### About this task
Retype the data exactly. Spelling and punctuation stay as they are.

### Data shown

# # #

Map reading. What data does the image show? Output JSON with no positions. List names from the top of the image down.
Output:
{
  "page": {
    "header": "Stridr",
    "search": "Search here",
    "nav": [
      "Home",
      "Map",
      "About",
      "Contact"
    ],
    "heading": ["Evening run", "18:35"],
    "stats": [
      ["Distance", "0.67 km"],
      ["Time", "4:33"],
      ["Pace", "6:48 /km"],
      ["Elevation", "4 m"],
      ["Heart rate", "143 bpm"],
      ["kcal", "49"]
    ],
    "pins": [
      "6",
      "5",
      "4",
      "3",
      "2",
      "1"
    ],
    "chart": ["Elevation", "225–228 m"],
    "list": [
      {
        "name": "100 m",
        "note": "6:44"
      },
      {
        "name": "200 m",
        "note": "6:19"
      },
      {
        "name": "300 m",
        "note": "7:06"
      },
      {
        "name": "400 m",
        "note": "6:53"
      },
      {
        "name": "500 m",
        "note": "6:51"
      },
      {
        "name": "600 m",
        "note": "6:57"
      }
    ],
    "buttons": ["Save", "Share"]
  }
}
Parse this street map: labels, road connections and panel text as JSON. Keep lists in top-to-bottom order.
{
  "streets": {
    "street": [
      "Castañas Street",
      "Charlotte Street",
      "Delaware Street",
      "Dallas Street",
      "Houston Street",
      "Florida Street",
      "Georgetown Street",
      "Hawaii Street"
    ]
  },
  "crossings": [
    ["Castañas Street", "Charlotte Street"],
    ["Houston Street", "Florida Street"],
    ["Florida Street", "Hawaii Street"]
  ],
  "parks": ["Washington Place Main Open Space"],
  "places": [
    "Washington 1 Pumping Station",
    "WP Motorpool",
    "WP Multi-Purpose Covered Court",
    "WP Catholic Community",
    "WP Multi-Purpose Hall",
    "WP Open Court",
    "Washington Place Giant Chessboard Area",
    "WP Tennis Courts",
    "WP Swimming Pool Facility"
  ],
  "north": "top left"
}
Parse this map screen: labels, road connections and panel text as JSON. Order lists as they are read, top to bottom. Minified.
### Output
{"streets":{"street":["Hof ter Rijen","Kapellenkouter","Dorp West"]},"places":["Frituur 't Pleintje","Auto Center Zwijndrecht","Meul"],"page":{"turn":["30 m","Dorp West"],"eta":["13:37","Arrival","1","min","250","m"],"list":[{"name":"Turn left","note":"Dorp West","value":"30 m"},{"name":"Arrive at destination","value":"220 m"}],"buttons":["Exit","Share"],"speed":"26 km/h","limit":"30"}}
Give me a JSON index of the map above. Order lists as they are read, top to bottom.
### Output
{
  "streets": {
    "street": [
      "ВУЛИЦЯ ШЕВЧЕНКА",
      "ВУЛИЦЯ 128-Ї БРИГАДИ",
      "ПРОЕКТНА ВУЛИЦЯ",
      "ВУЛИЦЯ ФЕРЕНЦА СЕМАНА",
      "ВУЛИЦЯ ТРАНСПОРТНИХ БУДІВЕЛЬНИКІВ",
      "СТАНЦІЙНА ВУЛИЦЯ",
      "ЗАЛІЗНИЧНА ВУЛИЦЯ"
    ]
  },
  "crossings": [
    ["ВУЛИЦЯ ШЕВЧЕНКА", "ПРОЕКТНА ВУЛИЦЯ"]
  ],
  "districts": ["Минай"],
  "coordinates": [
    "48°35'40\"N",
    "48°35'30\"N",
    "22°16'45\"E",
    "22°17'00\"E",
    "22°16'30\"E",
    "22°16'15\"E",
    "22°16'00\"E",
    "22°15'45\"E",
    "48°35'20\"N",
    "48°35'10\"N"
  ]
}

# # #

### Task response
Map reading. What data does the image show? Output JSON with no positions. List names from the top of the image down.
Output:
{
  "page": {
    "header": "Stridr",
    "search": "Search here",
    "nav": [
      "Home",
      "Map",
      "About",
      "Contact"
    ],
    "heading": ["Evening run", "18:35"],
    "stats": [
      ["Distance", "0.67 km"],
      ["Time", "4:33"],
      ["Pace", "6:48 /km"],
      ["Elevation", "4 m"],
      ["Heart rate", "143 bpm"],
      ["kcal", "49"]
    ],
    "pins": [
      "6",
      "5",
      "4",
      "3",
      "2",
      "1"
    ],
    "chart": ["Elevation", "225–228 m"],
    "list": [
      {
        "name": "100 m",
        "note": "6:44"
      },
      {
        "name": "200 m",
        "note": "6:19"
      },
      {
        "name": "300 m",
        "note": "7:06"
      },
      {
        "name": "400 m",
        "note": "6:53"
      },
      {
        "name": "500 m",
        "note": "6:51"
      },
      {
        "name": "600 m",
        "note": "6:57"
      }
    ],
    "buttons": ["Save", "Share"]
  }
}
Parse this street map: labels, road connections and panel text as JSON. Keep lists in top-to-bottom order.
{
  "streets": {
    "street": [
      "Castañas Street",
      "Charlotte Street",
      "Delaware Street",
      "Dallas Street",
      "Houston Street",
      "Florida Street",
      "Georgetown Street",
      "Hawaii Street"
    ]
  },
  "crossings": [
    ["Castañas Street", "Charlotte Street"],
    ["Houston Street", "Florida Street"],
    ["Florida Street", "Hawaii Street"]
  ],
  "parks": ["Washington Place Main Open Space"],
  "places": [
    "Washington 1 Pumping Station",
    "WP Motorpool",
    "WP Multi-Purpose Covered Court",
    "WP Catholic Community",
    "WP Multi-Purpose Hall",
    "WP Open Court",
    "Washington Place Giant Chessboard Area",
    "WP Tennis Courts",
    "WP Swimming Pool Facility"
  ],
  "north": "top left"
}
Parse this map screen: labels, road connections and panel text as JSON. Order lists as they are read, top to bottom. Minified.
### Output
{"streets":{"street":["Hof ter Rijen","Kapellenkouter","Dorp West"]},"places":["Frituur 't Pleintje","Auto Center Zwijndrecht","Meul"],"page":{"turn":["30 m","Dorp West"],"eta":["13:37","Arrival","1","min","250","m"],"list":[{"name":"Turn left","note":"Dorp West","value":"30 m"},{"name":"Arrive at destination","value":"220 m"}],"buttons":["Exit","Share"],"speed":"26 km/h","limit":"30"}}
Give me a JSON index of the map above. Order lists as they are read, top to bottom.
### Output
{
  "streets": {
    "street": [
      "ВУЛИЦЯ ШЕВЧЕНКА",
      "ВУЛИЦЯ 128-Ї БРИГАДИ",
      "ПРОЕКТНА ВУЛИЦЯ",
      "ВУЛИЦЯ ФЕРЕНЦА СЕМАНА",
      "ВУЛИЦЯ ТРАНСПОРТНИХ БУДІВЕЛЬНИКІВ",
      "СТАНЦІЙНА ВУЛИЦЯ",
      "ЗАЛІЗНИЧНА ВУЛИЦЯ"
    ]
  },
  "crossings": [
    ["ВУЛИЦЯ ШЕВЧЕНКА", "ПРОЕКТНА ВУЛИЦЯ"]
  ],
  "districts": ["Минай"],
  "coordinates": [
    "48°35'40\"N",
    "48°35'30\"N",
    "22°16'45\"E",
    "22°17'00\"E",
    "22°16'30\"E",
    "22°16'15\"E",
    "22°16'00\"E",
    "22°15'45\"E",
    "48°35'20\"N",
    "48°35'10\"N"
  ]
}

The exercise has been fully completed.